Work item:
Only a number is wanted here: the number of lines of the data that include "height".

[Record excerpts Boundary: Start]

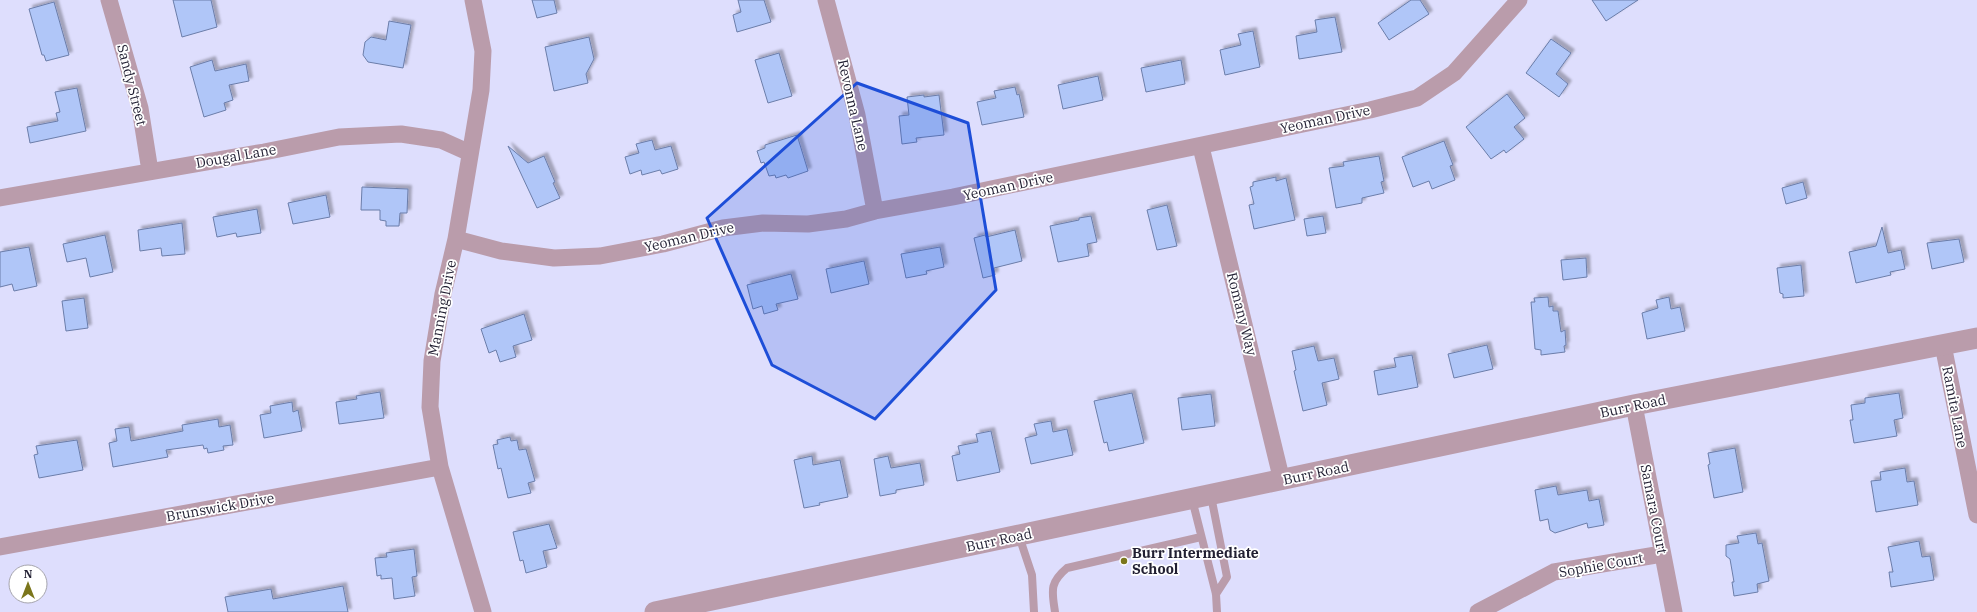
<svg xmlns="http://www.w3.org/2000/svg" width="1977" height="612" font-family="'IBM Plex Serif',serif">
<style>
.building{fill:#b0c6f8;stroke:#6b7da9;filter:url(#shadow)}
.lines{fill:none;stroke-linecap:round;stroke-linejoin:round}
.service{stroke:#ba9cab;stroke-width:8}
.minor{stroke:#ba9cab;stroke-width:17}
.tertiary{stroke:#ba9cab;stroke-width:21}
.marked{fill:#1d4ed8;fill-opacity:0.2;stroke:#1d4ed8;stroke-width:3;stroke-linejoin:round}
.poi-dot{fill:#7b761b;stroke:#fff;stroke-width:1.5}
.labels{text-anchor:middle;stroke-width:3.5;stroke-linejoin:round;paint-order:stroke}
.street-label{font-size:14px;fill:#211f32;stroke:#fff}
.poi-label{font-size:14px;font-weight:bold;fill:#211f32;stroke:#fff;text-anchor:start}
</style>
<defs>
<filter id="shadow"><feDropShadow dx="3.5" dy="-3.5" stdDeviation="1" flood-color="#0004"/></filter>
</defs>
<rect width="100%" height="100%" fill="#dedefd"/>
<path class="building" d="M 173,0 L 211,0 L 217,27 L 182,37 Z
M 532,0 L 554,0 L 557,13 L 537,18 Z
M 738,0 L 764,0 L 771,22 L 737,32 L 733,15 L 741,12 Z
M 1411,0 L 1420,0 L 1429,14 L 1389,40 L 1378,23 Z
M 1592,0 L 1638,0 L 1606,21 Z
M 54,2 L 69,55 L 46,61 L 44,55 L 42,55 L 29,9 Z
M 1335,17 L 1342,52 L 1299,59 L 1296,36 L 1317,32 L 1315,20 Z
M 389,21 L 411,25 L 403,68 L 368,62 L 363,55 L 365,42 L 371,37 L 386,40 Z
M 1253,31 L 1260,67 L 1225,75 L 1220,50 L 1241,45 L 1238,34 Z
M 589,37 L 594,59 L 586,74 L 588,83 L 554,91 L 545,47 Z
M 1551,39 L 1571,53 L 1556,74 L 1568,84 L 1559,97 L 1526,73 Z
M 779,53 L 792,96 L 768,103 L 755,60 Z
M 212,60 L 215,71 L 246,64 L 249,81 L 229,85 L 233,100 L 224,103 L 226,110 L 204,117 L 190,67 Z
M 1181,60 L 1185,84 L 1146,92 L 1141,68 Z
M 1098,76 L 1103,100 L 1063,109 L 1058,85 Z
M 1015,87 L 1017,95 L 1019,94 L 1024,117 L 982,125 L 977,102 L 996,98 L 994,91 Z
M 77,88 L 86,131 L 30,143 L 27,127 L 58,121 L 56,113 L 60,112 L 55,92 Z
M 1507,94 L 1525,118 L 1514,127 L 1524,139 L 1506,153 L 1504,150 L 1491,159 L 1466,127 Z
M 924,95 L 924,97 L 939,95 L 944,135 L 916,138 L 917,142 L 902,144 L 899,116 L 909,115 L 907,97 Z
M 797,135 L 808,171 L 788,178 L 786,175 L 776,178 L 775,175 L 769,176 L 764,162 L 761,163 L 757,151 L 765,148 L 765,145 Z
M 652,140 L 655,150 L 671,146 L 678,169 L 662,174 L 660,170 L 642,175 L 641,170 L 630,174 L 625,157 L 639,153 L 636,144 Z
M 1444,141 L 1453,165 L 1450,166 L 1455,180 L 1432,189 L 1429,181 L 1413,187 L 1402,157 Z
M 508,146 L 528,163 L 544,156 L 555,182 L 553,183 L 560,198 L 537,208 Z
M 1379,156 L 1384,181 L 1381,182 L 1384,193 L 1362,198 L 1362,203 L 1336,208 L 1329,168 L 1344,166 L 1343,162 Z
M 1276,177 L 1276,181 L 1286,178 L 1295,220 L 1254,229 L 1249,205 L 1254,204 L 1250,187 L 1253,186 L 1253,182 Z
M 1803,182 L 1807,198 L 1786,204 L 1782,188 Z
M 362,187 L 408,189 L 407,213 L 400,213 L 399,226 L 386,226 L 386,221 L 380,220 L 380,210 L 361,210 Z
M 326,195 L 330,217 L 293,224 L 288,203 Z
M 1167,205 L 1177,246 L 1157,250 L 1147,210 Z
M 257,209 L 261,233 L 237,237 L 236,233 L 217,237 L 213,217 Z
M 1091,216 L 1097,242 L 1087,244 L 1089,256 L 1058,262 L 1050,226 L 1079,220 L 1079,218 Z
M 1323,216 L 1326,233 L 1307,236 L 1304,219 Z
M 182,223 L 185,254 L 162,256 L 161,248 L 140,251 L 138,230 Z
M 1882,227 L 1888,253 L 1901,250 L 1905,269 L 1890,272 L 1891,275 L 1856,283 L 1849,252 L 1876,246 Z
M 1015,230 L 1022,261 L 994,268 L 995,275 L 983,278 L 974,238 L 985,235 L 986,237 Z
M 105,235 L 113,272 L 90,277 L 86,258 L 67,262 L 63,244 Z
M 1959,239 L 1964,262 L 1932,269 L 1927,243 Z
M 29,247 L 37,286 L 14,291 L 12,284 L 0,287 L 0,252 Z
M 940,247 L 944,267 L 926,271 L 927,274 L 906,278 L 901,254 Z
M 1586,258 L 1587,277 L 1563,280 L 1561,260 Z
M 864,261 L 869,284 L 831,293 L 826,269 Z
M 1801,265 L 1804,296 L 1783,298 L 1783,294 L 1780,293 L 1777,268 Z
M 791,274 L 798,299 L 776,304 L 778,310 L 764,314 L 762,306 L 753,309 L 747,285 Z
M 1548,297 L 1549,307 L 1553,306 L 1553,311 L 1558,311 L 1561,332 L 1565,330 L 1566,345 L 1564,346 L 1565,352 L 1541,355 L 1541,350 L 1535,349 L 1531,302 L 1535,302 L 1534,298 Z
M 1669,297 L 1671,309 L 1680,307 L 1685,331 L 1647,339 L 1642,313 L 1658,308 L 1656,300 Z
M 84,298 L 88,328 L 66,331 L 62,301 Z
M 524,314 L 532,340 L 513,346 L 516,357 L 500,362 L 496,350 L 489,353 L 481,329 Z
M 1487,345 L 1493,369 L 1454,378 L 1448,354 Z
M 1314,346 L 1318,361 L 1334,358 L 1339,379 L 1322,383 L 1327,405 L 1303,411 L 1294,371 L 1296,370 L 1292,351 Z
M 1412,355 L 1418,387 L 1378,395 L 1374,371 L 1396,367 L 1394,358 Z
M 380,392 L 384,418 L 339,424 L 336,402 L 357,399 L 356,396 Z
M 1132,393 L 1144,443 L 1109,451 L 1107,442 L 1104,443 L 1094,401 Z
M 1899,393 L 1903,418 L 1894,420 L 1897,436 L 1854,443 L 1850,420 L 1853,420 L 1851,405 L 1865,403 L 1865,398 Z
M 1211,394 L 1215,426 L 1182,430 L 1178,398 Z
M 292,402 L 293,412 L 298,410 L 302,431 L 264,438 L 260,415 L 271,413 L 270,406 Z
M 218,419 L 219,427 L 230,425 L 233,445 L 223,446 L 224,450 L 208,453 L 207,448 L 204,449 L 203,445 L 166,450 L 168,457 L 113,467 L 109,443 L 117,441 L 115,429 L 129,427 L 131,441 L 183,431 L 182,425 Z
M 1051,421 L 1053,432 L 1067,429 L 1073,455 L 1031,464 L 1025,438 L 1037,435 L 1034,424 Z
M 991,431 L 1000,472 L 957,481 L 952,456 L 960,454 L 958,446 L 978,442 L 976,434 Z
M 510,437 L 511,441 L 517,440 L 519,450 L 526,449 L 535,481 L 528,483 L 531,493 L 508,498 L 501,468 L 498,469 L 493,445 L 498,444 L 497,440 Z
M 77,440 L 83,470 L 39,478 L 34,455 L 38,454 L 36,446 Z
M 1735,448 L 1743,492 L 1714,498 L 1708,465 L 1710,464 L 1708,453 Z
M 812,456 L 813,465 L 840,460 L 848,497 L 819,503 L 820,505 L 804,508 L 794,460 Z
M 888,456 L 891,468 L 920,463 L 924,485 L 896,490 L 896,493 L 880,496 L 874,459 Z
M 1905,468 L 1907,482 L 1914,481 L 1918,505 L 1876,512 L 1871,481 L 1881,480 L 1880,472 Z
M 1556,486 L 1558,495 L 1587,490 L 1589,501 L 1599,499 L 1604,525 L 1588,528 L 1587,523 L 1555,533 L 1550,530 L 1548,519 L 1540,521 L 1535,490 Z
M 549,524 L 557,548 L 543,551 L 547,567 L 526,573 L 523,560 L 520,561 L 513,532 Z
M 1756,533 L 1758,544 L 1762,543 L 1769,581 L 1757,584 L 1758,592 L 1734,596 L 1732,582 L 1734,582 L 1730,559 L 1726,556 L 1726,545 L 1739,543 L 1737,536 Z
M 1919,541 L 1922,557 L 1930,556 L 1934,580 L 1891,587 L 1889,572 L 1893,572 L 1888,547 Z
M 414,549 L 417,576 L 412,577 L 415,596 L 394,599 L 392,578 L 381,579 L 381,575 L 377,576 L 375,558 L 387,557 L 386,553 Z
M 343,586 L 348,612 L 228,612 L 225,597 L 271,589 L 273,599 Z"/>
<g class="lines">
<path class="service" d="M 1211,496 L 1227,577 L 1216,594
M 1192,499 L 1216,594 L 1217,612
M 1019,536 L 1032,575 L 1034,612
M 1055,612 C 1052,591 1049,583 1067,568 L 1201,537"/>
<path class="minor" d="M 109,0 L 140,108 L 150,171
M 473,0 L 483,51 L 481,90 L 456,239 L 443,294 L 432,361 L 430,407 L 440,467 L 483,612
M 826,0 L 857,115 L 875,211
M 1201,147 L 1282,481
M 0,198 L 264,152 L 339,137 L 401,134 L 441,140 L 470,153
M 456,239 L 501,251 L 554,258 L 600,256 L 663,244 L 723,228 L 763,223 L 808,224 L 846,219 L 875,211 L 953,197 L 1370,110 L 1417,98 L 1454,73 L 1519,0
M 1943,345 L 1977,515
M 1634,405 L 1674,612
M 0,547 L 440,467
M 1478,612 L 1554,572 L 1662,554"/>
<path class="tertiary" d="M 655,612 L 1634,405 L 1977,338"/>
</g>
<path class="marked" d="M 857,83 L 968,123 L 996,290 L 875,419 L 772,365 L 707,218 Z"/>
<circle class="poi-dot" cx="1124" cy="561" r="4"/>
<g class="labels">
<g class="street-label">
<text transform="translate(132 85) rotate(76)" y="5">Sandy Street</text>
<text transform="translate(853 105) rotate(77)" y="5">Revonna Lane</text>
<text transform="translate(1325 119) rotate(-12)" y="5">Yeoman Drive</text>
<text transform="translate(236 156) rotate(-10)" y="5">Dougal Lane</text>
<text transform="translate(1008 186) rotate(-12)" y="5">Yeoman Drive</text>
<text transform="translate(689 237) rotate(-13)" y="5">Yeoman Drive</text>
<text transform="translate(442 308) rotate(-79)" y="5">Manning Drive</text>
<text transform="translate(1242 314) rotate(76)" y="5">Romany Way</text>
<text transform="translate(1633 406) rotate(-12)" y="5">Burr Road</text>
<text transform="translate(1955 407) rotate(79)" y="5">Ramita Lane</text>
<text transform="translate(1316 473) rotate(-12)" y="5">Burr Road</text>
<text transform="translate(220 507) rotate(-10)" y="5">Brunswick Drive</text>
<text transform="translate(1654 509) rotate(79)" y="5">Samara Court</text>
<text transform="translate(999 540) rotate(-12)" y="5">Burr Road</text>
<text transform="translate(1601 565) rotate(-10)" y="5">Sophie Court</text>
</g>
<g class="poi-label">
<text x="1132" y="558">Burr Intermediate<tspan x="1132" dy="16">School</tspan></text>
</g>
</g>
<g transform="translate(28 584)"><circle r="19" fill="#ffffff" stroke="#a6a5ad"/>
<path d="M0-3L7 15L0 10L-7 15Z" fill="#7b761b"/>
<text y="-6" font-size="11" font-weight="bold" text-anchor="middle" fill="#211f32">N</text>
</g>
</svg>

[Record excerpts Boundary: End]

Solution:
2